Install `hissbytenotation` normally, or `pip install "hissbytenotation[all]"` if you also want all Python extras. Platform wheels can include the optional Rust parser for a ~14x speedup over `ast.literal_eval`; source installs fall back to the pure-Python implementation:

```bash
pip install hissbytenotation
# or build the optional extension from source:
cd rust && maturin develop --release
```

```python
fast = hbn.loads(data_as_string, by_rust=True)
```

## How it works

Serialization is done by calling repr, checking if ast.literal_eval can read it. Repr can be called on more data
structures than ast.literal_eval can handle.

Because ast.literal_eval is so slow, there are other options for deserialization:

- **Rust parser** (`by_rust=True`): ~14x faster than ast.literal_eval. Safe — no code execution. Available when the optional Rust extension is present.
- **default**: ast.literal_eval with validation enabled. Very slow, very safe.
- **eval** (`by_eval=True`): Slow, only for trusted data.
- **exec** (`by_exec=True`): Slow, only for trusted data.
- **import** (`by_import=True`): Two times faster than exec, only for trusted data.

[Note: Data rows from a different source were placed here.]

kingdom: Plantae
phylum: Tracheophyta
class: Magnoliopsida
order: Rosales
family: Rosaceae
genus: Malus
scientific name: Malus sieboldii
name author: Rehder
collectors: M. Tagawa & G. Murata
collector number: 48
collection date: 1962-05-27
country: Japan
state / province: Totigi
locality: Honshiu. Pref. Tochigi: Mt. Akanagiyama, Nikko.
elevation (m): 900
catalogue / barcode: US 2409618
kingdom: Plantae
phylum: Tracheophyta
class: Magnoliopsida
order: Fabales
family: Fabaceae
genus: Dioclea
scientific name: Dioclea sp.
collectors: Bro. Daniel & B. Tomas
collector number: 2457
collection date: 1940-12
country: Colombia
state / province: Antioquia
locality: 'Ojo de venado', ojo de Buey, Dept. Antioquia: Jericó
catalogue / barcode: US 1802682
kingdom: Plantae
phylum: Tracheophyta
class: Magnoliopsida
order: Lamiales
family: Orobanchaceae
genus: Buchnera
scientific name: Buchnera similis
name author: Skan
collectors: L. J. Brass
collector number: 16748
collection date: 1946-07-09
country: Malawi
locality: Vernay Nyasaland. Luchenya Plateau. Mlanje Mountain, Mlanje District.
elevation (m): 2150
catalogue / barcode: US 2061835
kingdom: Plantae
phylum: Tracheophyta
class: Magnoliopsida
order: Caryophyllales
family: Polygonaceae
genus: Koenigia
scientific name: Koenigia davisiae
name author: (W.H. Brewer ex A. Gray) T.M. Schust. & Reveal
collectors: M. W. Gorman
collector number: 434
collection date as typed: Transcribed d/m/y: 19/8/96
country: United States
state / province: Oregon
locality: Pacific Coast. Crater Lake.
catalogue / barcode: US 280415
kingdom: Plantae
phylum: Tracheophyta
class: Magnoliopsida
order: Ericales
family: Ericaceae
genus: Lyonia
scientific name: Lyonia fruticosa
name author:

## Deserialization benchmark — 1,000 iterations

| Method                 |    Time | Notes     |
|------------------------|--------:|-----------|
| Pickle                 |  0.084s |           |
| JSON                   |  0.252s |           |
| **HBN (Rust parser)**  |  0.510s | safe      |
| HBN (eval)             |  4.968s | unsafe    |
| HBN (ast.literal_eval) |  6.984s | safe      |
| HBN (exec)             |  5.357s | unsafe    |
| HBN (import)           | 10.790s | unsafe    |
| repr() only            |  0.339s | serialize |

**Rust parser is ~14x faster than ast.literal_eval** and the fastest safe option.

Run the benchmark yourself:

```bash
python -m benchmark
python -m benchmark -n 5000  # more iterations
```

## Prior art

- [literal-python-to-pickle](https://github.com/albertz/literal-python-to-pickle) A faster replacement for
  ast.literal_eval and
  corresponding [question on stackoverflow](https://stackoverflow.com/questions/66480073/fastest-implementation-of-ast-literal-eval).

- You could just call `repr` and `ast.literal_eval` directly.

Possibly [astor](https://pypi.org/project/astor/) which serializes to a string representation of the AST, which looks
nothing like the source code, nor json.